Getting build automation for a complex project takes time, but we've mostly figured it out by now, and this month we will finally release the first monthly snapshots of the rolling release. Those images will help us bridge the gap between the "potentially broken at any time" nightly builds and the fully stable but slow moving LTS release.

IS-IS support and routing protocol script rewrites

Thanks to support for IS-IS in the FRR routing protocol suit, we can support it. Latest nightly builds include a CLI for IS-IS. There has been quite a debate regarding the command naming, but most people voted for "isis", so now it's under "set protocols is-is".

Other protocols aren't neglected either. BGP now uses the new style scripts and commands. Eventually all old-style, messy code will be gone and maintenance will become much easier.

1.3 soft freeze coming in January

In the Northern hemisphere, January is the coldest month. That's a perfect time for a code freeze. VyOS 1.3 (equuleus) branch will come to a "soft freeze", which means no untested code can go there, and the focus will be on testing and stabilization.
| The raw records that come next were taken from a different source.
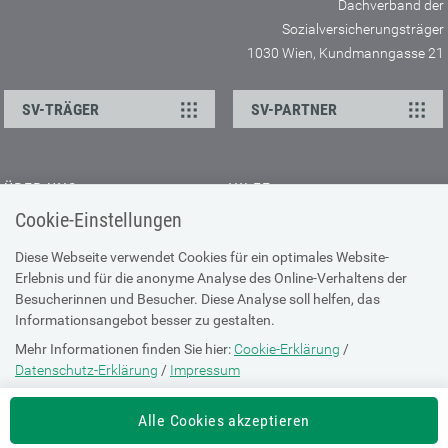
Dachverband der
Sozialversicherungsträger
1030 Wien, Kundmanngasse 21
SV-TRÄGER
SV-PARTNER
ÜBER UNS
HILFE
Cookie-Einstellungen
Kontakt
Barrierefreiheitserklärung
Offene Stellen
Browser-Info & Sicherheit
Diese Webseite verwendet Cookies für ein optimales Website-
Erlebnis und für die anonyme Analyse des Online-Verhaltens der
Presse
Hilfe zur Suche
Besucherinnen und Besucher. Diese Analyse soll helfen, das
Technische Unterstützung
Informationsangebot besser zu gestalten.
Mehr Informationen finden Sie hier:
Cookie-Erklärung
/
DATENSCHUTZ
Datenschutz-Erklärung
/
Impressum
Cookie-Erklärung
Die Einstellung können Sie jederzeit auf der Seite "
Cookie-Erklärung
"
Alle Cookies akzeptieren
ändern.
Datenschutz-Erklärung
The new 1.4 branch will be named Sagitta, after a small constellation of the northern sky. Its name means "an arrow" in Latin. Despite its name, it's not related to the more well-known Sagittarius constellation, and isn't even located nearby:  if you want to find it in the night sky, your best landmark is the "Northern cross" asterism of Cygnus, or the Vega star.

Here's a simulated look from Stellarium.

sagitta_madrid

When everything is setup, including Phabricator milestones, we will set Sagitta as a default branch for the git repos, and all new pull requests will go into it.